Gender equality starts at home
iDE Global WASH
Through our work culture, we hope to show how gender discrimination has no place in Ghanaian, or any, society.
One of the most substantial barriers to achieving gender equality is a lack of role models for girls and young women that enable them to see themselves working alongside men or in traditional male roles. To achieve Sama Sama's goal of equal access to opportunities, we are fostering a culture that allows and encourages everyone to take part. We do this by focusing on increasing opportunity for women in our organization, focusing on the staff we hire and how they can be gender ambassadors to the communities we serve. We also create space for Sama Sama's female staff to come together and support each other through gender-specific challenges they may face at work.
An organizational role model
Sama Sama strives to be an organization that leads the way in gender equality, serving as a model for other groups in Ghana. To achieve this goal, Sama Sama has engaged in staff gender training led by local gender consultants. The staff gender training involves staff from all levels, with the intention to build gender champions within the organization, ensuring a gender lens is applied throughout their regular team meetings and is used in all team decision-making. With a focus on group work and discussion, sessions include concepts such as gender blind, gender sensitive, and gender transformative, which inspired animated discussion.
As part of the gender training sessions, participating staff develop action plans to be implemented across the organization. One of the suggestions that came out of these action plans was to increase the representation of women across Sama Sama's range of roles, and to have an organizational gender representative, a role currently filled by our Measurement, Impact and Learning Manager. To increase women's representation across the organization, another suggestion raised was to create advertisements that better target women candidates and to prioritize women candidates throughout the recruitment processes. This led to revamped advertisements, and also sparked our engagement with National Service Workers, enabling us to bring a small team of high potential young women on board with Sama Sama, offering them job experience and a potential channel to future roles within Sama Sama.

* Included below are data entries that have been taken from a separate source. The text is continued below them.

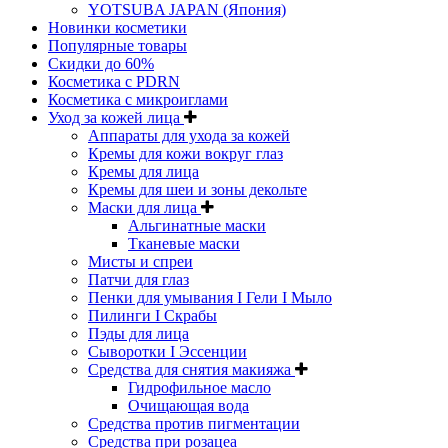
YOTSUBA JAPAN (Япония)
Новинки косметики
Популярные товары
Скидки до 60%
Косметика с PDRN
Косметика с микроиглами
Уход за кожей лица
Аппараты для ухода за кожей
Кремы для кожи вокруг глаз
Кремы для лица
Кремы для шеи и зоны декольте
Маски для лица
Альгинатные маски
Тканевые маски
Мисты и спреи
Патчи для глаз
Пенки для умывания I Гели I Мыло
Пилинги I Cкрабы
Пэды для лица
Сыворотки I Эссенции
Средства для снятия макияжа
Гидрофильное масло
Очищающая вода
Средства против пигментации
Средства при розацеа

Sama Sama's senior management are also being intentional about leading by example and using opportunities for learning. On one occasion, a group of staff members were having informal discussions about getting lunch, and one of the team members referred to one of the women in the group to coordinate this. The response from others was swift: “What is the basis for asking her to do this? If it is only because she is a woman, that is not a sufficient reason.” This interaction was then used as a learning opportunity for the team.
These informal changes are promising indications of the results of the training. In terms of formal actions, we are currently following up with the training participants on the implementation of their action plans. A key focus of the next gender training session will be developing gender sustainability roadmaps, and our gender consultants are working on sample roadmaps right now. We will also include an expanded range of senior management in the rescheduled gender training session, as some of the actions suggested in the action plans were beyond the scope of influence of the participants who recommended them, and we want to ensure that senior management who are able to put these kinds of recommendations into action are present.
Women's Empowerment Network
Sama Sama has also created the Women's Empowerment Network (WEN), which serves as a space for female employees to support one another. The network invites both external speakers and Sama Sama staff to reflect on their experiences as professional women in often male-dominated industries and are known to host meaningful - and often lively - conversations.
For instance, in April 2019, Municipal Chief for Savelugu, Ayishetu Seidu, shared with the group how she got started in her career, and how she was able to reach the position she currently holds. According to Ayishetu, politics in Ghana is not an easy field for women to enter or succeed in, and she shared how her husband was a strong ally, encouraging her to go for it when the time was right. She said it has not been easy working in a male-dominated environment, but that she has been able to lean on the support of her husband and others who have believed in and supported her. Ayishetu's view was that empowerment starts in the home, and that we should all encourage children to pursue whatever paths they choose, irrespective of their genders.
While COVID has delayed any in-person gatherings of the WEN, informational conversations have continued over virtual platforms and will resume in-person when it's possible to safely do so.